Segment Start: SELECTED EXTRACT

LIQUIDITY AND FINANCIAL POSITION
CASH FLOW ACTIVITIES. Cash flow from operations improved during the six months
ended June 30, 1998 due to the continued focus on the management of working
capital throughout the Company. Cash from operating activities was also affected
by a number of factors representative of normal operations.
Working capital, if and when needed, generally is provided by the sale of
commercial paper. In addition, securities investments can be liquidated to
provide funds for reinvestment in existing businesses or acquisition of new
businesses, and approximately 4 million original issue shares of Common Stock
are available for issuance through the DRIP.
A substantial amount of ADESA's working capital is generated internally from
payments made by vehicle purchasers. However, ADESA utilizes proceeds from the
sale of commercial paper issued by the Company to meet short-term working
capital requirements arising from the timing of payment obligations to vehicle
sellers and the availability of funds from vehicle purchasers. During the sales
process, ADESA does not typically take title to vehicles.
AFC also uses proceeds from the sale of commercial paper issued by the Company
to meet its operational requirements. AFC offers short-term on-site financing
for dealers to purchase vehicles at auctions in exchange for a security interest
in those vehicles. The financing is provided through the earlier of the date the
dealer sells the vehicle or a general borrowing term of 30 - 90 days. At June
30, 1998 AFC had sold $144.0 million ($124.0 million at December 31, 1997) of
receivables on a revolving basis to a third party purchaser. Under an agreement,
the purchaser agrees to purchase up to $225.0 million of receivables on a
revolving basis. Proceeds from the sale of the receivables are used to repay
borrowings from the Company and fund vehicle inventory purchases for AFC's
customers.
Significant changes in accounts receivable, accounts payable and notes payable
balances at June 30, 1998 compared to December 31, 1997 were due to increased
sales activity by Automotive Services. Typically auction volumes are down during
the winter months and in December because of the holidays. As a result, both
ADESA and AFC had lower receivables and fewer payables at year end.
Effective May 8, 1998 AFC executed an Administration Agreement with ADT
Automotive, Inc. (ADT) which has led to an arrangement whereby AFC will provide
floorplan financing services at 26 ADT auctions. AFC expects that these new
office locations will be opened during the last half of 1998. Start-up costs are
not expected to be material.
In May 1998 the Company filed a shelf registration statement with the Securities
and Exchange Commission (SEC) pursuant to Rule 415 under the Securities Act of
1933 with respect to 3.0 million original issue shares of Common Stock. The
registration statement was declared effective by the SEC on May 18, 1998. The
Company expects to sell the registered Common Stock from time to time as
warranted by market conditions and the Company's capital requirements. The offer
and sale of such shares shall be made only by means of a prospectus.

Segment End: SELECTED EXTRACT
Segment Start: DATA SECTION

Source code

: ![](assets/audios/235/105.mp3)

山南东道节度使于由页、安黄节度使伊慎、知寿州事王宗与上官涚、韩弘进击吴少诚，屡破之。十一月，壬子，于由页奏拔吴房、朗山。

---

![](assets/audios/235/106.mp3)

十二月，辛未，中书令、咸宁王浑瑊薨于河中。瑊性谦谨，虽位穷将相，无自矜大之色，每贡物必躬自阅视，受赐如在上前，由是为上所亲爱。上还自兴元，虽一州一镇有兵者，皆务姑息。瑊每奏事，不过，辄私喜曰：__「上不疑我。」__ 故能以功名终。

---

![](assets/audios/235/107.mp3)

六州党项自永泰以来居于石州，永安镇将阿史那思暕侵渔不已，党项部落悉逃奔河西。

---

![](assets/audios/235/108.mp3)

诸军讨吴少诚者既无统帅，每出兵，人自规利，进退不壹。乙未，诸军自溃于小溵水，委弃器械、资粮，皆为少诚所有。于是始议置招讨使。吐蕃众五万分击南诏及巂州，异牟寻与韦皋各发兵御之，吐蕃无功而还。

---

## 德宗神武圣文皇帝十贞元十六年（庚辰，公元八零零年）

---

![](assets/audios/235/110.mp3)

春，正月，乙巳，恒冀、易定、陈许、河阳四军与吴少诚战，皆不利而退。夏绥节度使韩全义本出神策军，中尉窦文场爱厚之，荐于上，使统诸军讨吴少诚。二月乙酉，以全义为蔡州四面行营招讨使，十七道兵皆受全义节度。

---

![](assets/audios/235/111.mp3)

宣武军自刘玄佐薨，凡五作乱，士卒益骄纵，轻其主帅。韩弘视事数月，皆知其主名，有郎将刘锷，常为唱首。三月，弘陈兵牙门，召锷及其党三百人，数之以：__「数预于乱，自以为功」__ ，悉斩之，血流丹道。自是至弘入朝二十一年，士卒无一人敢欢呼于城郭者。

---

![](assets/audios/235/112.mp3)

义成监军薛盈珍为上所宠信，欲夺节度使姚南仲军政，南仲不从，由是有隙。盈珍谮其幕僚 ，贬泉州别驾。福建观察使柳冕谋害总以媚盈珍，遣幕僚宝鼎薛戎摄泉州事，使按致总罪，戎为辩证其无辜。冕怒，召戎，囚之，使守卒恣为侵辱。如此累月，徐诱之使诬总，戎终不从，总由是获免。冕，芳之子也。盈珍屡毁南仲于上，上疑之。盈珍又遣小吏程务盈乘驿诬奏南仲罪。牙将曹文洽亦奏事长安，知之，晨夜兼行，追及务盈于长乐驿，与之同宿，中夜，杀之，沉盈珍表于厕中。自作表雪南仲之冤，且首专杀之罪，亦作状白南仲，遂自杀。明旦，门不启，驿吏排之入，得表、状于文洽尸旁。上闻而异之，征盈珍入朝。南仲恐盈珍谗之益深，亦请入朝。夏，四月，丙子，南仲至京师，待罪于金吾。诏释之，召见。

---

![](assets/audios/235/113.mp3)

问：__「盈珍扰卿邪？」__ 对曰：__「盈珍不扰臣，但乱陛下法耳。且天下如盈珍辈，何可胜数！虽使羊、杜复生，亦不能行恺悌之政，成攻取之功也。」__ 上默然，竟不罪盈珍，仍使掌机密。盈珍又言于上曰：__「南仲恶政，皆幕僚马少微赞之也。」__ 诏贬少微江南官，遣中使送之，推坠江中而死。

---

Segment End: DATA SECTION
Segment Start: DATA SECTION

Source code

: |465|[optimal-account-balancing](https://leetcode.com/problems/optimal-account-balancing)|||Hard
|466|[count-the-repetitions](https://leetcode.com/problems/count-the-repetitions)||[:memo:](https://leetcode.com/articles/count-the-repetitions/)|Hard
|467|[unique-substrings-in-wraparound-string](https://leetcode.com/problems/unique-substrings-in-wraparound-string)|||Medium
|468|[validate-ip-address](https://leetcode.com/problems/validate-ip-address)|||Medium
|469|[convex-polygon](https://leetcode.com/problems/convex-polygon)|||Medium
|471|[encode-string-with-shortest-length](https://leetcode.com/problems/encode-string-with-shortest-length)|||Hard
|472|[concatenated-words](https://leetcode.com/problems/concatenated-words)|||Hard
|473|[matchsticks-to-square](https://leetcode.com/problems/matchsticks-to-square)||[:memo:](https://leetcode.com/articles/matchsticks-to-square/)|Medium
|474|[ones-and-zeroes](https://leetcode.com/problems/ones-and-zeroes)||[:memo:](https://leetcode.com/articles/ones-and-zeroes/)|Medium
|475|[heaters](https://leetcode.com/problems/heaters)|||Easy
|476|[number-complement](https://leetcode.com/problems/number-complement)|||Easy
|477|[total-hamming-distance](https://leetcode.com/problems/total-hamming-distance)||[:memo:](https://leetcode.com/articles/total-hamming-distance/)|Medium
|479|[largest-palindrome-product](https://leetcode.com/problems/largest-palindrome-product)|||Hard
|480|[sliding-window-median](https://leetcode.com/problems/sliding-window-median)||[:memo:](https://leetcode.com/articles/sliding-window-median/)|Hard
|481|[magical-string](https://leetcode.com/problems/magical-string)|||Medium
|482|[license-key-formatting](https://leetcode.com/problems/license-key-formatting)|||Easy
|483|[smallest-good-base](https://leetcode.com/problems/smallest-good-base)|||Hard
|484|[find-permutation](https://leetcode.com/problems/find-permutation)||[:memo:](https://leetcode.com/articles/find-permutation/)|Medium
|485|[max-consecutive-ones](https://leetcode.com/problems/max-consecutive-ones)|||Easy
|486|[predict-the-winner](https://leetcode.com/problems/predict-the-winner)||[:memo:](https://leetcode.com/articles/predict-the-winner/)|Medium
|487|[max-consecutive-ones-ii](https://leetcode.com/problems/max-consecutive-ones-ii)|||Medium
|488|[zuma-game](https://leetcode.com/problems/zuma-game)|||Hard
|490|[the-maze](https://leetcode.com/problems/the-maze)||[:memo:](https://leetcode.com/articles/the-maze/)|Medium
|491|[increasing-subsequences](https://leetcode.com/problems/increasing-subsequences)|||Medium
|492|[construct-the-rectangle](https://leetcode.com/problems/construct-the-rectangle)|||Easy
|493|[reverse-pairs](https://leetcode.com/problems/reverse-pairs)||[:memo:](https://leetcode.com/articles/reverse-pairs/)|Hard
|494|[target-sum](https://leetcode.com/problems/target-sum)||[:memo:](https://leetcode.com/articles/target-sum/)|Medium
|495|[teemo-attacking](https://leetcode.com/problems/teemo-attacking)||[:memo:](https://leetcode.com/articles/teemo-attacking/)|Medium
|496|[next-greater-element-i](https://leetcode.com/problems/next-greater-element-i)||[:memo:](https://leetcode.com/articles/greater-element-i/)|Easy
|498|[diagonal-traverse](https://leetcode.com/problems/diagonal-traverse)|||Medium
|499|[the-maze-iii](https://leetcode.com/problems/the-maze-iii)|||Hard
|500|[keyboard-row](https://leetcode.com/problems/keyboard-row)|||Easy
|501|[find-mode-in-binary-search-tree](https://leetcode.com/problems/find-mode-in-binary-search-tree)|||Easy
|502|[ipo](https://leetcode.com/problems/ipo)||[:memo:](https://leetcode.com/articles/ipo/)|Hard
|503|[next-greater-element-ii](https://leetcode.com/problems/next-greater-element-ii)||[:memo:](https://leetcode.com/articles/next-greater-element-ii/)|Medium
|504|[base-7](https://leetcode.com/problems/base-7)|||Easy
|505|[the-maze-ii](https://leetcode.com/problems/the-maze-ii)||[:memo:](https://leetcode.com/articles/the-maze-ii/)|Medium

Segment End: DATA SECTION

Using the liquidity text, decide whether each statement agrees with it, answering yes or no and quoting the deciding words: (a) AFC's financing runs until the dealer sells the vehicle or a general borrowing term of 30 - 90 days ends, whichever comes first; (b) during the sales process, ADESA typically takes title to vehicles; (c) the third party purchaser agrees to buy up to $144.0 million of AFC receivables on a revolving basis. Work only from the text on liquidity and financial position.

SOLUTION TO THIS TASK:
(a) Yes: "The financing is provided through the earlier of the date the dealer sells the vehicle or a general borrowing term of 30 - 90 days."
(b) No: "During the sales process, ADESA does not typically take title to vehicles."
(c) No: "the purchaser agrees to purchase up to $225.0 million of receivables on a revolving basis."